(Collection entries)
____________________
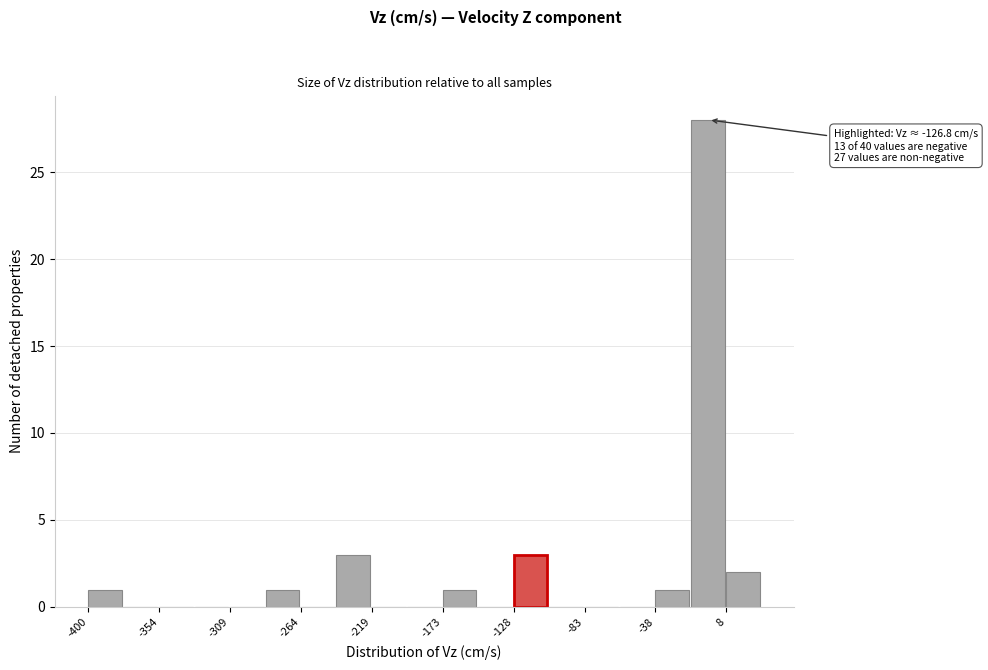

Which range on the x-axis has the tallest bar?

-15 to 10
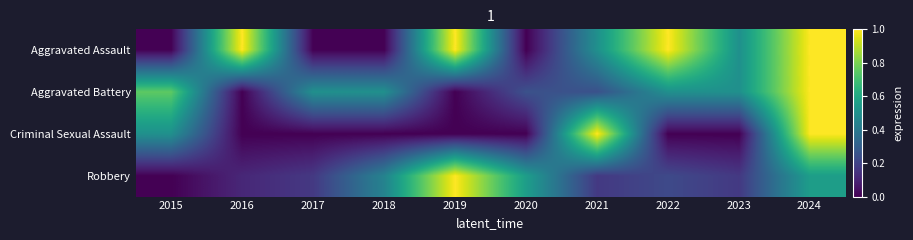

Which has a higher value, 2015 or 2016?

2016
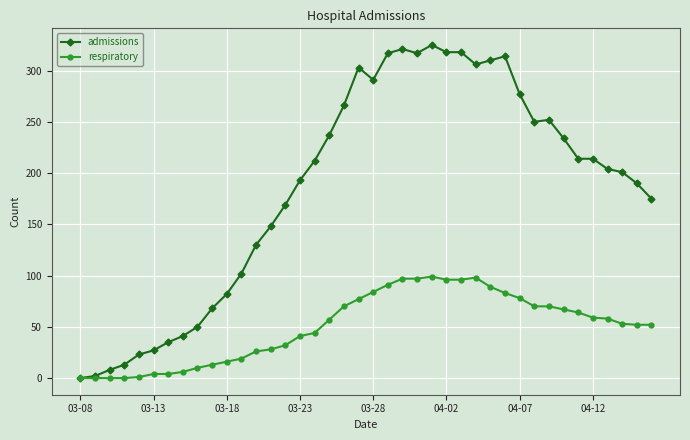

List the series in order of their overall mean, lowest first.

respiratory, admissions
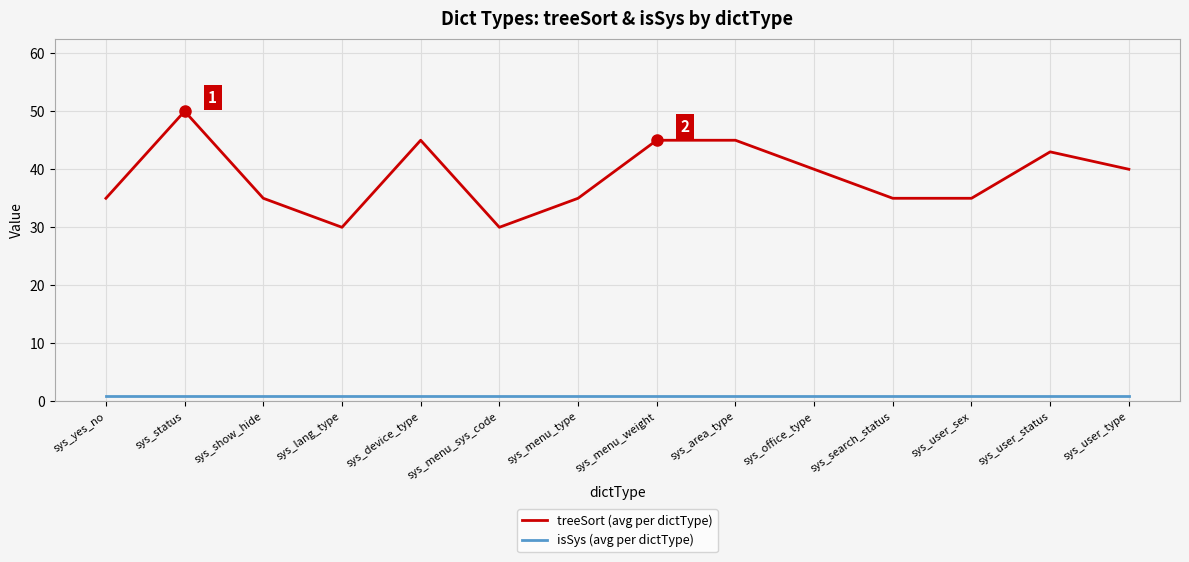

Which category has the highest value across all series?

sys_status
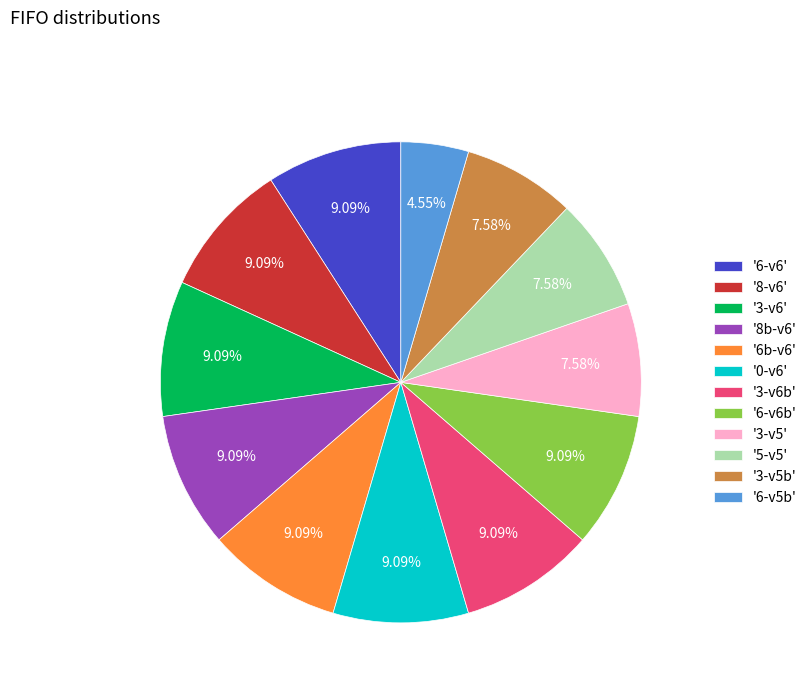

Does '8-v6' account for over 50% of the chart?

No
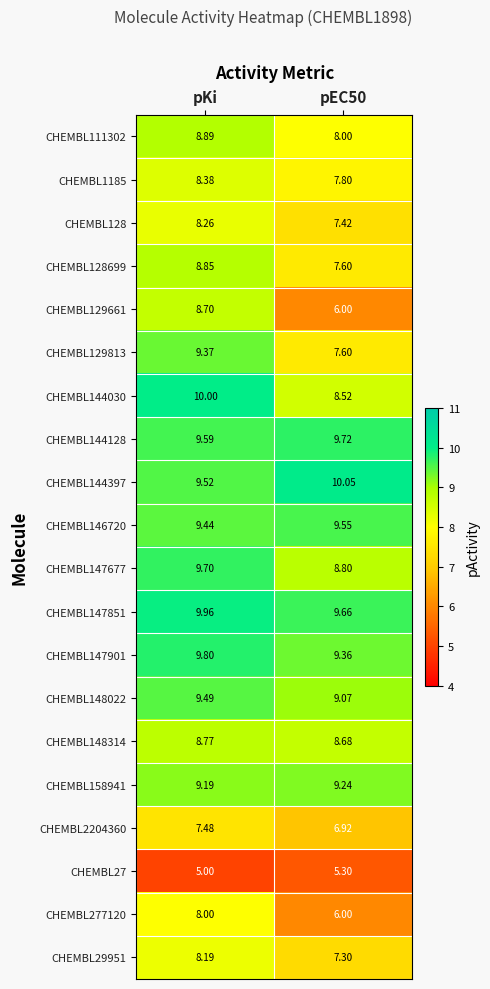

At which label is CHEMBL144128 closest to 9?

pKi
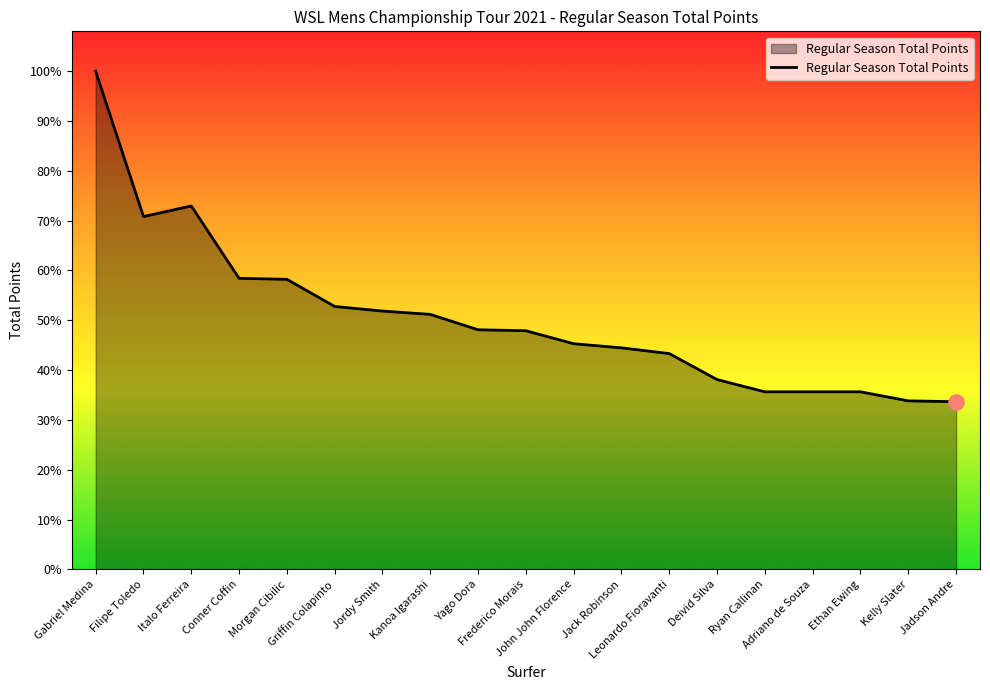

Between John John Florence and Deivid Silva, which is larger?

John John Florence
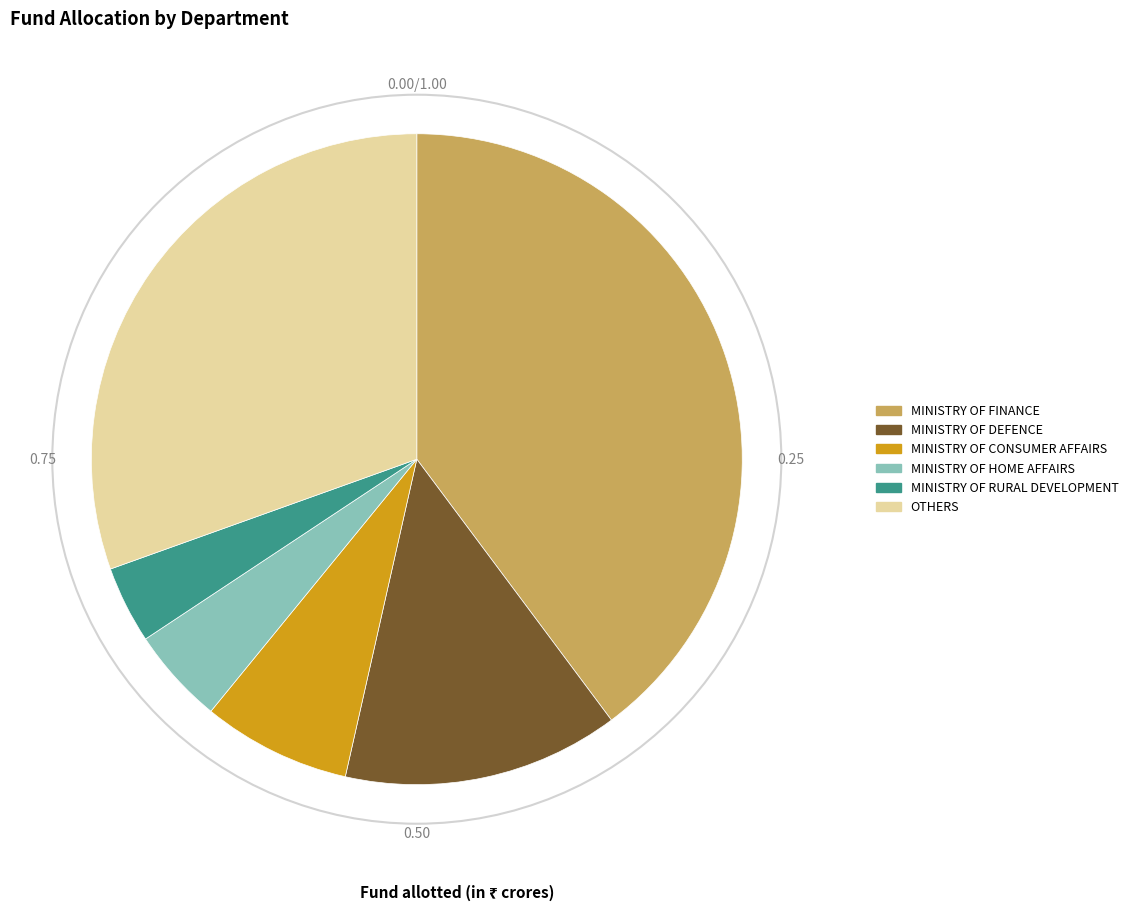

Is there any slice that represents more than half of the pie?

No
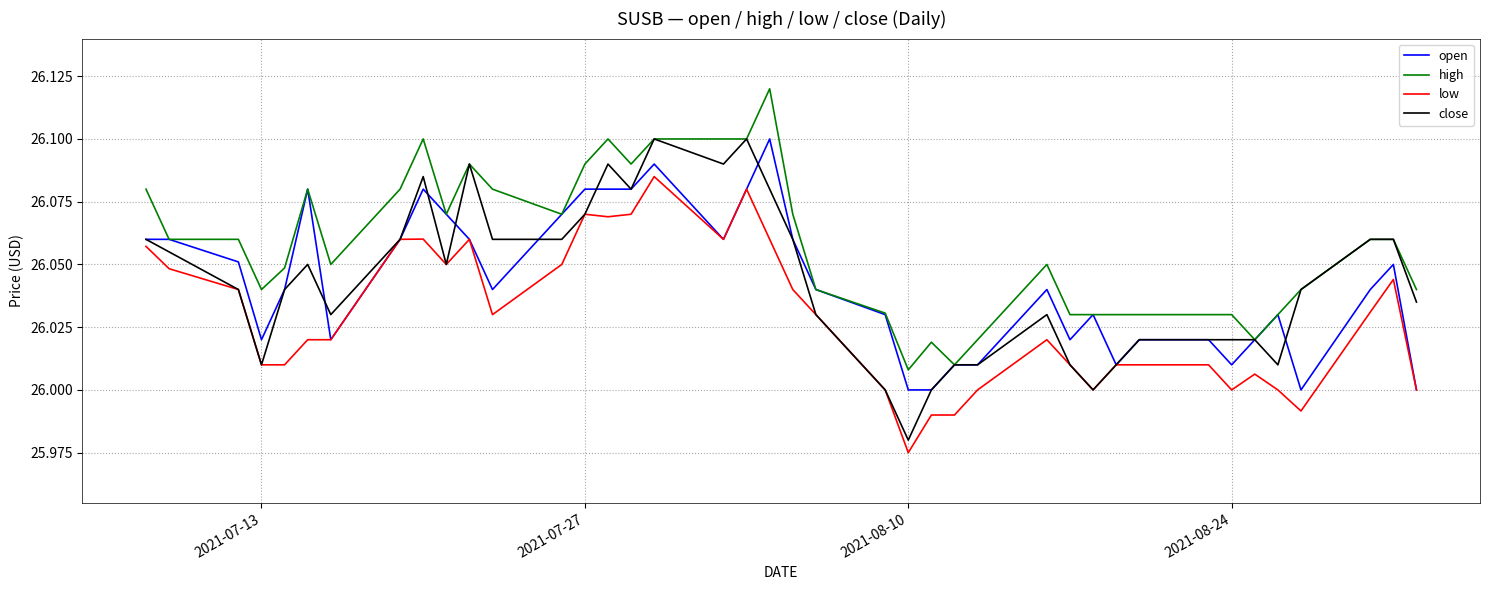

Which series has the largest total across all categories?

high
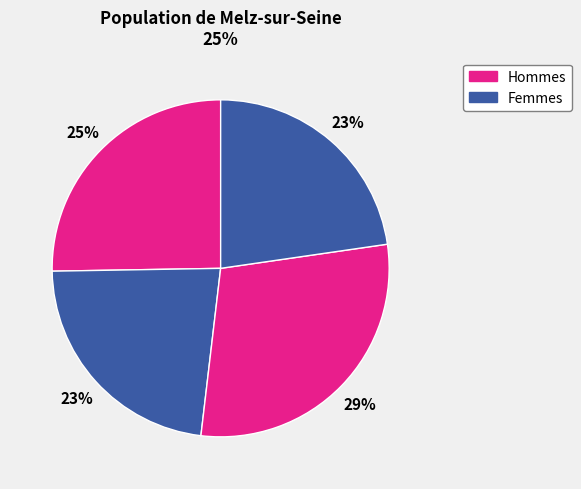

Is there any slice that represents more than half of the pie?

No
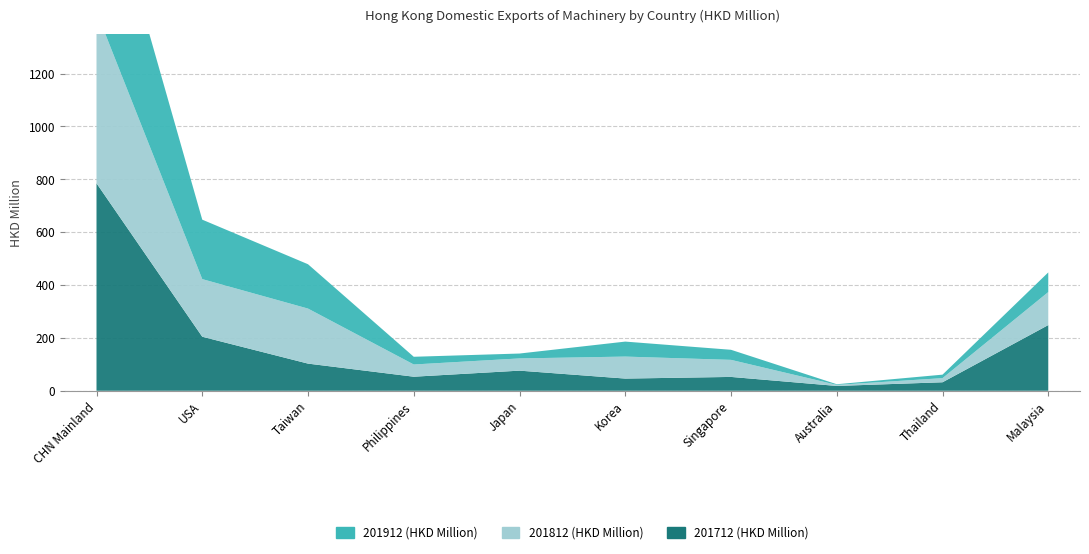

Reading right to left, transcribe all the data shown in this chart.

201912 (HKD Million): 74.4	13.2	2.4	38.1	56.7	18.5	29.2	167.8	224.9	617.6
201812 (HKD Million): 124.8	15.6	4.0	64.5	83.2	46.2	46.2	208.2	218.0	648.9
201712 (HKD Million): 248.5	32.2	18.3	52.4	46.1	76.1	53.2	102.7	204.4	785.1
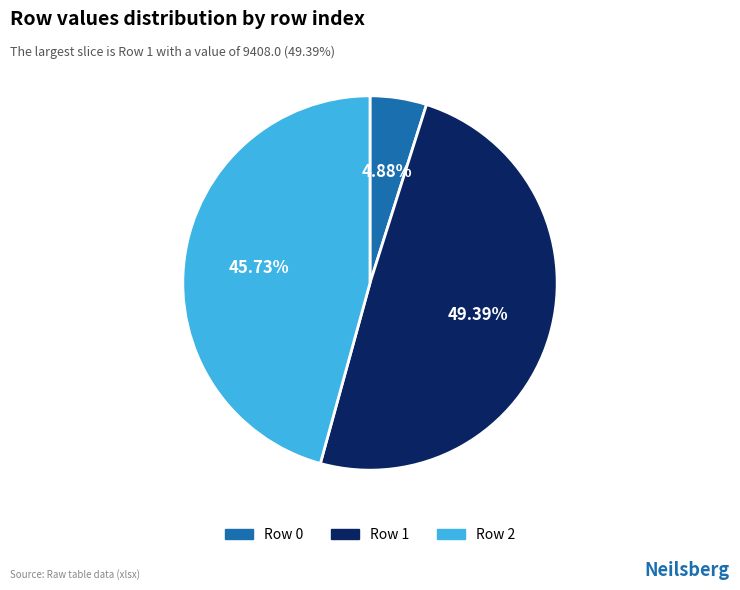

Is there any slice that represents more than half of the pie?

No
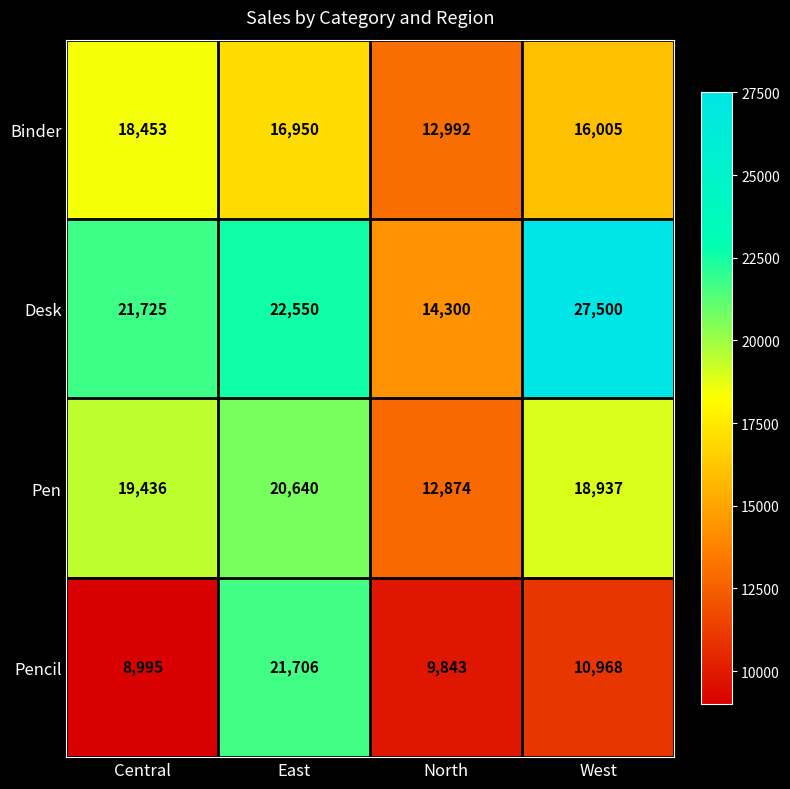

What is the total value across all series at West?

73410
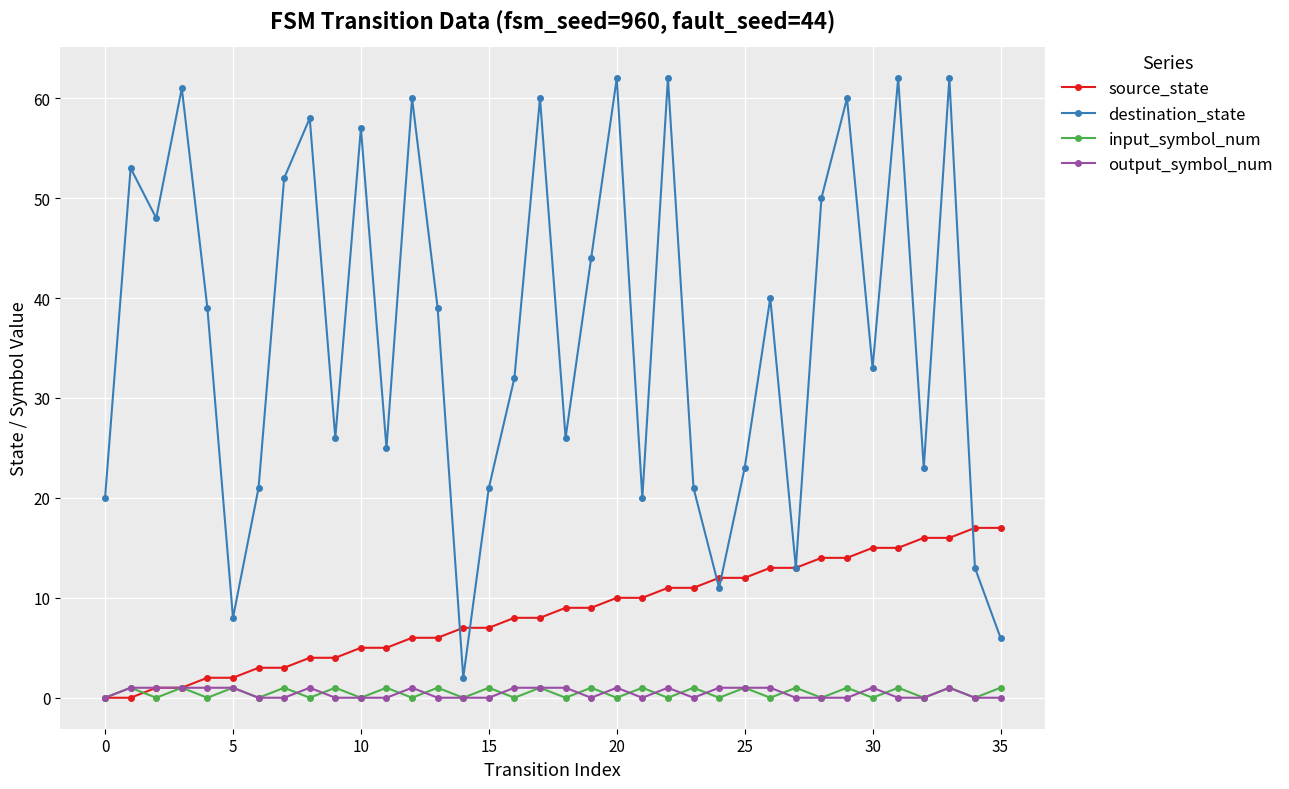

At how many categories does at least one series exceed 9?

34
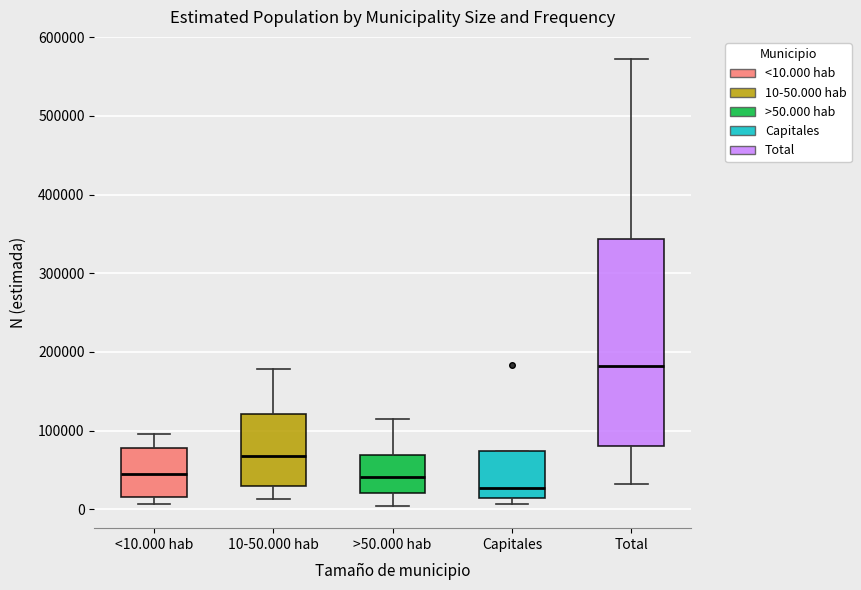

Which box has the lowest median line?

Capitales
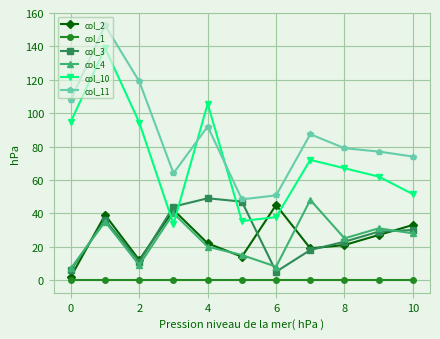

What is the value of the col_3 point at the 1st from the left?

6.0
____________________
### Assigned task:
Copy the rows above, from the start of the rows through the line holding "Reading right to", both ends included, and leave the pictures out of your copy.

### Completed exercise:
Which range on the x-axis has the tallest bar?

-15 to 10

Which has a higher value, 2015 or 2016?

2016

List the series in order of their overall mean, lowest first.

respiratory, admissions

Which category has the highest value across all series?

sys_status

Does '8-v6' account for over 50% of the chart?

No

At which label is CHEMBL144128 closest to 9?

pKi

Between John John Florence and Deivid Silva, which is larger?

John John Florence

Is there any slice that represents more than half of the pie?

No

Which series has the largest total across all categories?

high

Is there any slice that represents more than half of the pie?

No

Reading right to left, transcribe all the data shown in this chart.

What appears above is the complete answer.